According to the A2Zero Plan, increasing the number of EV chargers in Ann Arbor will create more equitable access to alternative transportation options. In an interview with The Michigan Daily, Missy Stults, Ann Arbor sustainability and innovations director, said the installation of EV chargers will focus on a few high-priority areas.

“That includes multifamily complexes, like housing,” Stults said. “We will also focus on key commercial corridors so that folks can feel more comfortable driving into the city, going to work and then topping off on the way home while they stop to go to the grocery store.”

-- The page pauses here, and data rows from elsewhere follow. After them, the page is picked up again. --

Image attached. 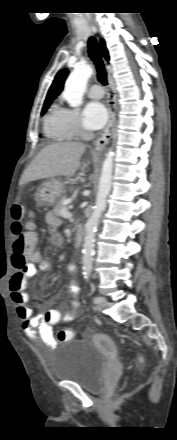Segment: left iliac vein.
Listing matches in <instances>:
<instances>
[{
	"label": "left iliac vein",
	"instance_id": "obj_1",
	"mask_svg": "<svg viewBox=\"0 0 177 440\" xmlns=\"http://www.w3.org/2000/svg\"><path fill=\"white\" fill-rule=\"evenodd\" d=\"M101 298H102V301L97 304V309L99 311H101L104 308V306L107 304V300L104 297H101Z\"/></svg>",
	"mask_w": 177,
	"mask_h": 440
}]
</instances>
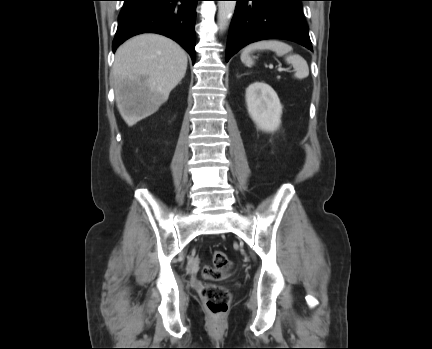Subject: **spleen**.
Segmentation results:
<instances>
[{
	"mask_svg": "<svg viewBox=\"0 0 432 349\" xmlns=\"http://www.w3.org/2000/svg\"><path fill=\"white\" fill-rule=\"evenodd\" d=\"M272 50L277 56L286 55L285 60L288 64H291L295 69L294 77L297 79H304L309 75V68L306 60L298 54H290L292 47L282 41L278 40H262L252 43L244 48L241 54V61L247 67H251L254 64V60L251 57V53L256 50Z\"/></svg>",
	"mask_w": 432,
	"mask_h": 349,
	"instance_id": "obj_1",
	"label": "spleen"
}]
</instances>
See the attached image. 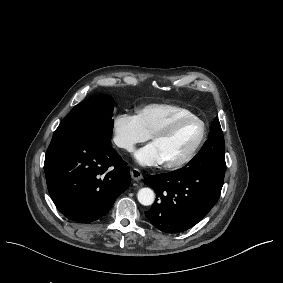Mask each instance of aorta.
<instances>
[{
    "label": "aorta",
    "mask_w": 283,
    "mask_h": 283,
    "mask_svg": "<svg viewBox=\"0 0 283 283\" xmlns=\"http://www.w3.org/2000/svg\"><path fill=\"white\" fill-rule=\"evenodd\" d=\"M137 199L144 206L152 205L155 201V193L151 188H141L137 193Z\"/></svg>",
    "instance_id": "obj_1"
}]
</instances>
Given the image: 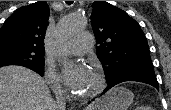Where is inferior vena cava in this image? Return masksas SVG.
I'll use <instances>...</instances> for the list:
<instances>
[{
	"label": "inferior vena cava",
	"instance_id": "1",
	"mask_svg": "<svg viewBox=\"0 0 171 110\" xmlns=\"http://www.w3.org/2000/svg\"><path fill=\"white\" fill-rule=\"evenodd\" d=\"M54 93L56 95V107L58 110H65L66 104L65 99L63 97V92L59 84H56L53 87Z\"/></svg>",
	"mask_w": 171,
	"mask_h": 110
}]
</instances>
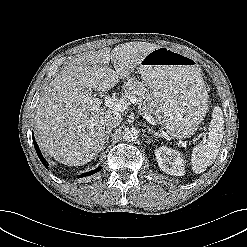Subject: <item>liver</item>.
<instances>
[{"label":"liver","instance_id":"1","mask_svg":"<svg viewBox=\"0 0 247 247\" xmlns=\"http://www.w3.org/2000/svg\"><path fill=\"white\" fill-rule=\"evenodd\" d=\"M158 45L130 42L85 52L73 58L43 93L34 128L41 148L70 166L90 162L103 149L105 116L114 109L95 107L92 89L107 91L129 78L136 66ZM110 61L114 69L108 67Z\"/></svg>","mask_w":247,"mask_h":247}]
</instances>
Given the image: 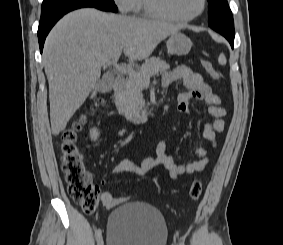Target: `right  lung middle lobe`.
Segmentation results:
<instances>
[{"mask_svg": "<svg viewBox=\"0 0 283 245\" xmlns=\"http://www.w3.org/2000/svg\"><path fill=\"white\" fill-rule=\"evenodd\" d=\"M86 1L114 3L113 0H43L42 7H41V14L46 13L56 8H60V7L72 4V3L86 2Z\"/></svg>", "mask_w": 283, "mask_h": 245, "instance_id": "1", "label": "right lung middle lobe"}]
</instances>
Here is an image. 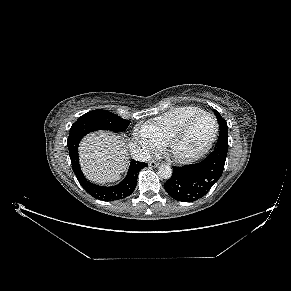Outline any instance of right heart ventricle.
Wrapping results in <instances>:
<instances>
[{
  "mask_svg": "<svg viewBox=\"0 0 291 291\" xmlns=\"http://www.w3.org/2000/svg\"><path fill=\"white\" fill-rule=\"evenodd\" d=\"M202 112L194 106L178 107L146 123L140 132L155 148H160L186 121Z\"/></svg>",
  "mask_w": 291,
  "mask_h": 291,
  "instance_id": "obj_1",
  "label": "right heart ventricle"
}]
</instances>
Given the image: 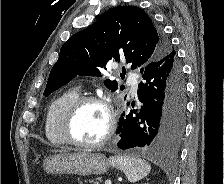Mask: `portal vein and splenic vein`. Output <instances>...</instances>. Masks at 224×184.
Returning a JSON list of instances; mask_svg holds the SVG:
<instances>
[{"instance_id": "18ae733b", "label": "portal vein and splenic vein", "mask_w": 224, "mask_h": 184, "mask_svg": "<svg viewBox=\"0 0 224 184\" xmlns=\"http://www.w3.org/2000/svg\"><path fill=\"white\" fill-rule=\"evenodd\" d=\"M105 184H112L110 180H106Z\"/></svg>"}]
</instances>
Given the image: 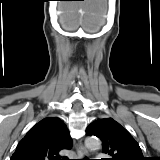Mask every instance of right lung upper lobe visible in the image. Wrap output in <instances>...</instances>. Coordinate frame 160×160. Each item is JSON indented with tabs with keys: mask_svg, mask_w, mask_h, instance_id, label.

Stults said the new EV chargers will ensure no one is left behind as Ann Arbor moves to electrify transportation and lean into more sustainable forms of transit.

“We want people to walk and bike and take buses, but we also know people still do need cars for many uses,” Stults said. “We want to make sure that range anxiety or inability to charge are not reasons people aren’t investing in a clean alternative, if that makes sense for them and their families. This helps us make sure that more and more people have access to charging, and it removes one of the common barriers that people have to moving forward with vehicle electrification.”

In an interview with The Daily, Rackham student David Wilkerson-Lindsey, whose degree focuses on ecology and evolutionary biology, said that while providing more infrastructure for EV charging is a good idea, he believes the solution to climate change does not lie solely with replacing all gas vehicles with electric ones.

“There’s plenty of gas stations around,” Wilkerson-Lindsey said. “It’s great to provide people alternatives, and that kind of infrastructure allows people to make the decision of whether they’re going to go electric or gas. But I think in terms of transportation solutions, moving towards public transportation is the idea for green transportation, rather than electric vehicles.”